Старик Саксл шел дальше, и люди, глядя на него, думали, что он хороший человек и заслуживает того, что у него вырос такой хороший сын, с большим будущим, и им приятно было смотреть на его крепкую фигуру и спокойное приветливое лицо, которое только слегка обрюзгло в его пятьдесят слишком лет. И они говорили:
— А ведь он и словом не обмолвится о том, что сделали с евреями в Германии.
— Верно, и я от него ничего такого не слыхал.
— И все-таки это его, должно быть, угнетает. Должно быть, страшно об этом думать, если ты и сам еврей.
— Бен Саксл очень хороший человек. Хоть и не еврею впору.
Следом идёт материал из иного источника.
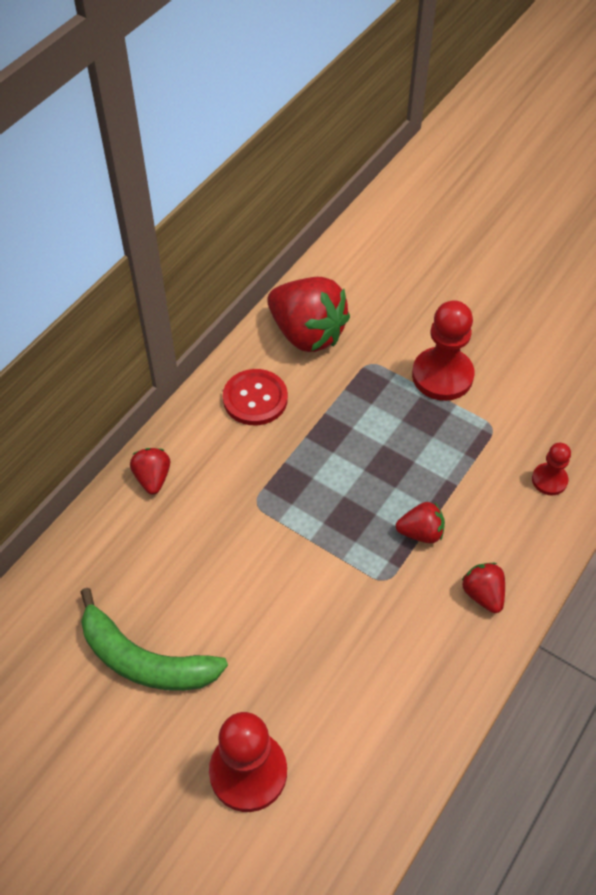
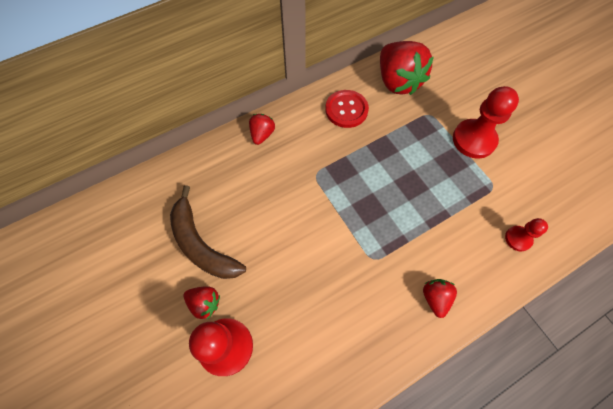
camera: 25 degrees right, 10 degrees up
green banana [81,588,228,691] -> brown banana [170,185,246,279]
red strawberry [396,502,445,543] -> red strawberry moved to [184,286,220,319]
Но его это не так уж угнетало. Именно потому, что об этом страшно было думать, он и не думал. Жена его думала. Он знал, что она посылает деньги разным нью-йоркским организациям, участвует в сборах и пожертвованиях, но редко говорил с ней на эти темы. Как и все, он считал, что Гитлер — изверг и чудовище, и очень сочувствовал живущим в Европе евреям, чехам, а теперь и полякам. Но за далью он лишь смутно различал эти события, не представлял себе ни размеров эпидемий, ни ее опасности, и евреи были ему не ближе, чем поляки. В этом он походил на своих соседей, им лишь казалось, что он должен быть другим.